The city's "self cleaning" Millennium Spire has cost €1.1m to keep its shine since it was erected six years ago.
Extensive cleaning and maintenance programmes have been needed on the landmark monument, which is one of the tallest scuptures in the world and is too high for normal repairs.
The self-cleaning properties of the Monument of Light, which was supposed to keep its sheen as the city's rain washed down its slightly slanted sides, have proved a dismal disaster.
The metal has become badly smeared and joints between individual sections have become more obvious.
And the lights at the top have failed on at least five occasions, when the 1,200 bulbs inside were supposed to last for at least 20 years.
Dublin City Council says €324,868 has been spent this year on lighting repairs and a major cleaning operation.

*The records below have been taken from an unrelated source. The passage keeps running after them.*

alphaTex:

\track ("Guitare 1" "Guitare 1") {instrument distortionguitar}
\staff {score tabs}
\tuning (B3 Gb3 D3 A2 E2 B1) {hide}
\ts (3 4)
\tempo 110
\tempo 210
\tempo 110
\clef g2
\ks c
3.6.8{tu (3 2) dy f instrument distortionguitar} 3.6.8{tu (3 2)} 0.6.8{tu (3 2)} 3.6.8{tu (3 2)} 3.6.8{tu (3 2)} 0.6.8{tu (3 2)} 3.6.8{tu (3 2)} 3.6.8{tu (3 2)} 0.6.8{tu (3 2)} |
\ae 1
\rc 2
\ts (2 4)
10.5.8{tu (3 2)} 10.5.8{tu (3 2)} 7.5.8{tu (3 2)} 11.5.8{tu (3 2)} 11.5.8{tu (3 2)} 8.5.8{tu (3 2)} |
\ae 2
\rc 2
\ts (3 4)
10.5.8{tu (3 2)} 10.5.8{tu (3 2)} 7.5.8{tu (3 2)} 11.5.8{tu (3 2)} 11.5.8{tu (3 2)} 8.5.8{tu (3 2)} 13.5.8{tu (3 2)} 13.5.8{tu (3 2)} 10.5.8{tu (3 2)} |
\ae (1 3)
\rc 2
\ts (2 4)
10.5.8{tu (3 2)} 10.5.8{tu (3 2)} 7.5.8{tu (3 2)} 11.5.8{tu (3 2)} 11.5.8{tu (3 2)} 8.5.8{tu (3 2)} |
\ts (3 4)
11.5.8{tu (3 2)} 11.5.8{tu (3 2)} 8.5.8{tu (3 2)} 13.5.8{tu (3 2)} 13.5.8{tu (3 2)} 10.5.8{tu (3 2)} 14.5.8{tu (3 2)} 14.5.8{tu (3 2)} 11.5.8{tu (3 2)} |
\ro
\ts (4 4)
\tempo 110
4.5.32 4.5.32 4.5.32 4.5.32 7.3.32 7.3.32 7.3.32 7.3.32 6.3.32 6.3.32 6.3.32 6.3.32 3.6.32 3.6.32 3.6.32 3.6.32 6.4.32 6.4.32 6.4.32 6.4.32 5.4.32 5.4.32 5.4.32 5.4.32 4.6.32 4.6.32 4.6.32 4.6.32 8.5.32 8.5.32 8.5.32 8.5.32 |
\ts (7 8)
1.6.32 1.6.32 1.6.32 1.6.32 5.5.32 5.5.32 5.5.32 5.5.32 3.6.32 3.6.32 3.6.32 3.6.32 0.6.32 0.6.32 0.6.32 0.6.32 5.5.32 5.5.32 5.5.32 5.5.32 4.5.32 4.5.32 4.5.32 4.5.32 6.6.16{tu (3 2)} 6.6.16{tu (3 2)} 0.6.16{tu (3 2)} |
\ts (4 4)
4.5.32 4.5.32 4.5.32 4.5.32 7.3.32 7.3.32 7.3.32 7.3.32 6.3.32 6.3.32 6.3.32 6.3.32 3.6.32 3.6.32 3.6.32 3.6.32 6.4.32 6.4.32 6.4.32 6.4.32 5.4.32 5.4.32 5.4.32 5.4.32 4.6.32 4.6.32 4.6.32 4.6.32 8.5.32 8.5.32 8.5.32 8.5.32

Because of the Spire's height, a huge crane had to be put in place to carry out the operation.
Last year, the council spent a further €435,633 on the same type of cleaning and lighting repairs.
In 2006, maintenance of the spike cost €238,432 and between 2003, when it was erected, and 2005 the council spent a further €180,00 on maintenance and cleaning. The massive cleaning bill is in addition to the €5m spent on construction.
Dublin City Council says that 2007 and this year saw "exceptional years" with major lighting repairs and cleaning.
The lower section of the Spire has to be cleaned every morning at 7am and the first 12 metres are washed thoroughly four times a year.
The landmark was designed by the architectural firm of Ian Ritchie, a British- based designer.